Thesis title: Validation of an Internal Method for the interpretation of mixed genetic profiles and validation of a Probabilistic Genotyping Software within the Forensic Genetics Laboratory of the Forensic Scientific Police Service
The present doctoral research focuses on the validation of an internal method for the analysis of mixed DNA profiles and the implementation of probabilistic genotyping software (PGS) within the Forensic Genetics Laboratory of the Forensic Science Police Service in Rome. The project is a response to the growing need to extend the laboratory's ISO/IEC 17025 accreditation—previously limited to single-source DNA profiles—to the analysis of mixed profiles, which are increasingly common in forensic casework due to advances in DNA recovery from degraded or low-template biological samples.
The research was developed in two principal phases. The first concerned the validation of the complete analytical workflow for the interpretation of mixed genetic profiles involving two and three contributors. In the laboratory, ad hoc mixtures were prepared in the laboratory using buccal swabs from selected individuals, ensuring defined allelic compositions and mixture ratios. These samples were analysed using the GlobalFiler™ PCR Amplification Kit, capillary electrophoresis on the Applied Biosystems 3500 Genetic Analyzer, and GeneMapper® ID-X software, in accordance with internal procedures. The study also verified whether analytical thresholds values validated for single profiles could be extended to mixed profiles. The findings corroborated the adequacy of pre-existing thresholds that had been validated, encompassing both low-template thresholds (LT-DNA) and conventional samples thresholds (cDNA).

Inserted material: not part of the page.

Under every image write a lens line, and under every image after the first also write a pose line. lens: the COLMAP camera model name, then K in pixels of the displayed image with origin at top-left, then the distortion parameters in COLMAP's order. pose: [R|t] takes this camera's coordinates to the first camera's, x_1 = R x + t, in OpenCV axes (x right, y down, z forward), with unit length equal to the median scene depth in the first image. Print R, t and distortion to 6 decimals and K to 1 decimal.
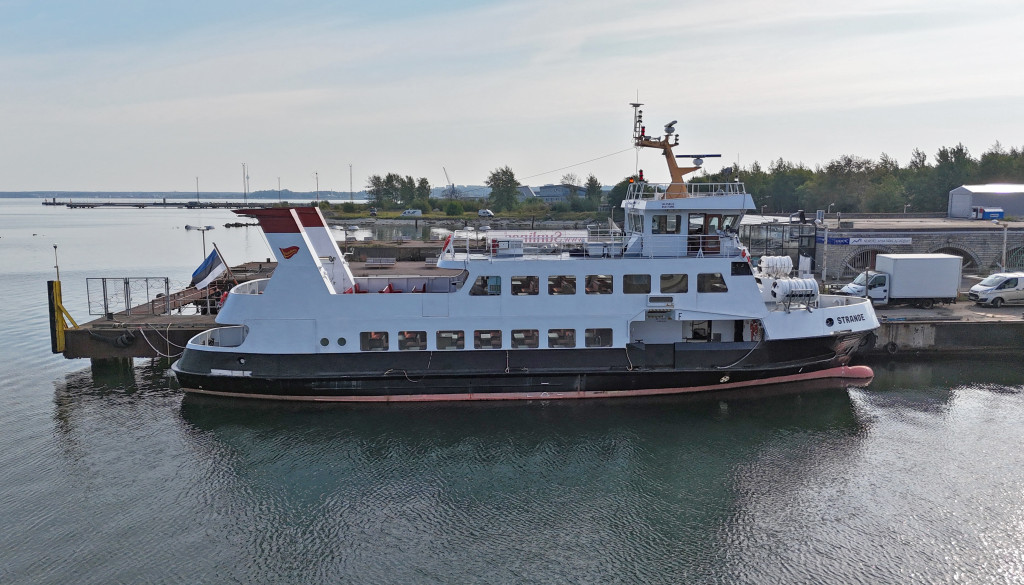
lens RADIAL K [[773.2, 0, 506.2], [0, 773.2, 285.2], [0, 0, 1]] dist [0.052029, -0.006308]
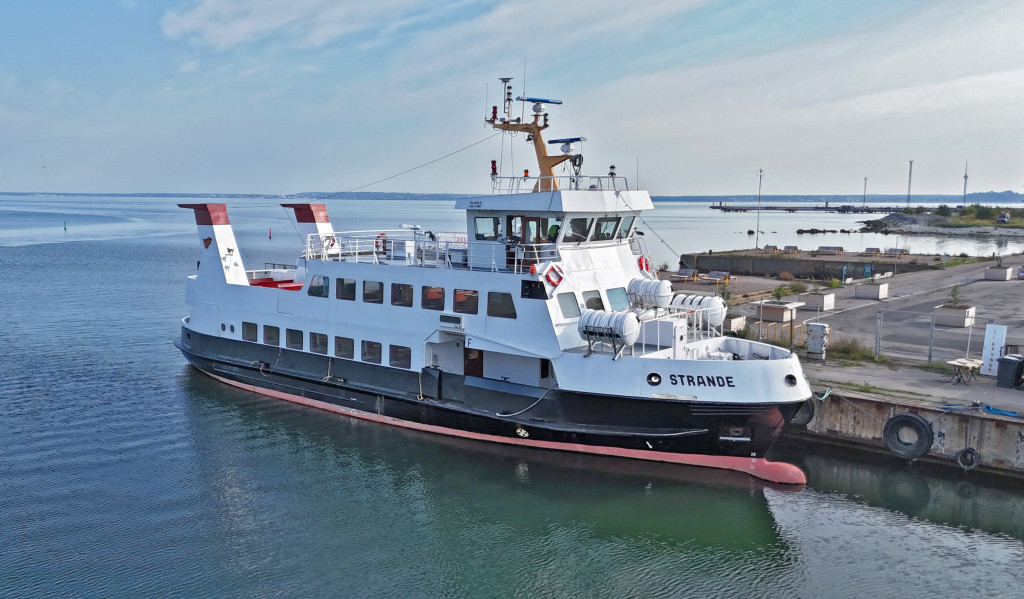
lens RADIAL K [[877.7, 0, 513.3], [0, 877.7, 307.3], [0, 0, 1]] dist [0.078305, 0.004151]
pose [[0.731865, 0.089299, -0.675573, 0.856073], [-0.084464, 0.995619, 0.040102, -0.036415], [0.676195, 0.027712, 0.736202, 0.357065]]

The subsequent phase pertained to the validation of probabilistic genotyping software, with the objective of complementing the classical, expert-based interpretation of mixed profiles with an objective, likelihood ratio (LR)–based probabilistic assessment. Following a comparative evaluation between semi-continuous and continuous models (specifically LRmixStudio, STRmix™, and EuroForMix), the latter was identified as the most appropriate for the laboratory's operational needs. EuroForMix was consequently subjected to a thorough internal validation process in accordance with the SWGDAM recommendations (2015) with a view to evaluating its performance and limitations. Validation datasets included laboratory-generated mixtures, in silico samples derived from the PROVEDIt database, and real forensic cases, representing the full range of complexities encountered in practice.
Validation tests examined reliability, precision, sensitivity, and specificity. Repeated analyses demonstrated high reproducibility of LR values. Sensitivity assessments confirmed the software’s robustness even in cases of partial profiles or stochastic effects for true contributors, while specificity testing verified that non-contributors consistently yielded LR values below 1, thus minimizing false inclusions.
The results of the sensitivity and specificity test demonstrated that the EuroForMix software is well calibrated.
This study shows that although PGS tools should be considered as complementary aids rather than substitutes for expert judgment, the integration of experimental validation and probabilistic approaches can improve the quality and transparency of forensic genetic analyses, thanks to a better and more accurate interpretation of complex genetic profiles.